+++ MATERIAL PROVIDED

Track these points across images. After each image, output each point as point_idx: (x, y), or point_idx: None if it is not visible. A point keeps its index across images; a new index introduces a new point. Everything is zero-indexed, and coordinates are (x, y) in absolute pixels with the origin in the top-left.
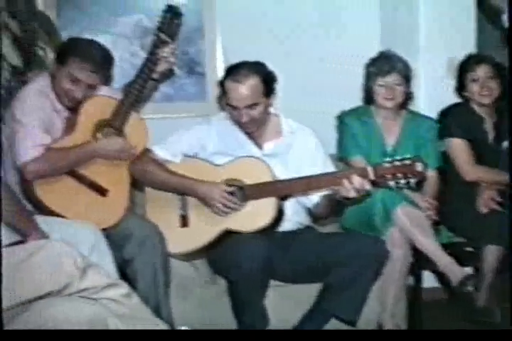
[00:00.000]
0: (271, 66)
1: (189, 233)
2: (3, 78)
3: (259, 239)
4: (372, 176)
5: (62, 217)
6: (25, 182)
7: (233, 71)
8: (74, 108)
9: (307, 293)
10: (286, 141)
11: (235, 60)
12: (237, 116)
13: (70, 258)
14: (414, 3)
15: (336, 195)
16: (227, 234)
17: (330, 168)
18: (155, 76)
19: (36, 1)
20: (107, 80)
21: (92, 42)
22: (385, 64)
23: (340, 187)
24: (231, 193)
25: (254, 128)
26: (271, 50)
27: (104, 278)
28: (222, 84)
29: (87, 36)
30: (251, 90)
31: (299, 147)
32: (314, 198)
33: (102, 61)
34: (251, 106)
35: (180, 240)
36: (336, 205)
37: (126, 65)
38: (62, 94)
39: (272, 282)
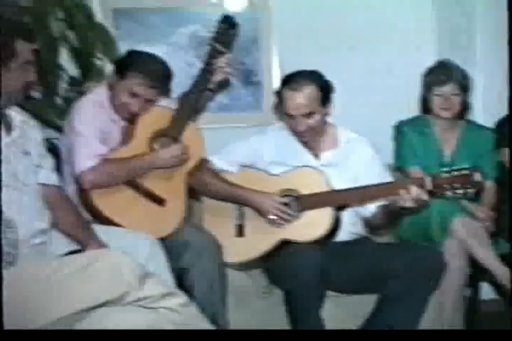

++++++

*DESCRIPTION OF THE TASK*
Excluding the pictures, transcribe each entry above word for word.

*OUTPUT FOR THIS EXERCISE*
Track these points across images. After each image, output each point as point_idx: (x, y), or point_idx: None if it is not visible. A point keeps its index across images; a new index introduces a new point. Everything is zero-indexed, and coordinates are (x, y) in absolute pixels with the origin in the top-left.
[00:00.000]
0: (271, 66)
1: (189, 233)
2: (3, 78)
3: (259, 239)
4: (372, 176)
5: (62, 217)
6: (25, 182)
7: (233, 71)
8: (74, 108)
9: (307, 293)
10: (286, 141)
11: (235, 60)
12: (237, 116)
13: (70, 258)
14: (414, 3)
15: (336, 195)
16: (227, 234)
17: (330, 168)
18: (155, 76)
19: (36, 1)
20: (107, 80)
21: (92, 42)
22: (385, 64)
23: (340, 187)
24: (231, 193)
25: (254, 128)
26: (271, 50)
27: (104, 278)
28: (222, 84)
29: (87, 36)
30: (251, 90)
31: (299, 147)
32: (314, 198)
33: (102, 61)
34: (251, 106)
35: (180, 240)
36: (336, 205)
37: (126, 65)
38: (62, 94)
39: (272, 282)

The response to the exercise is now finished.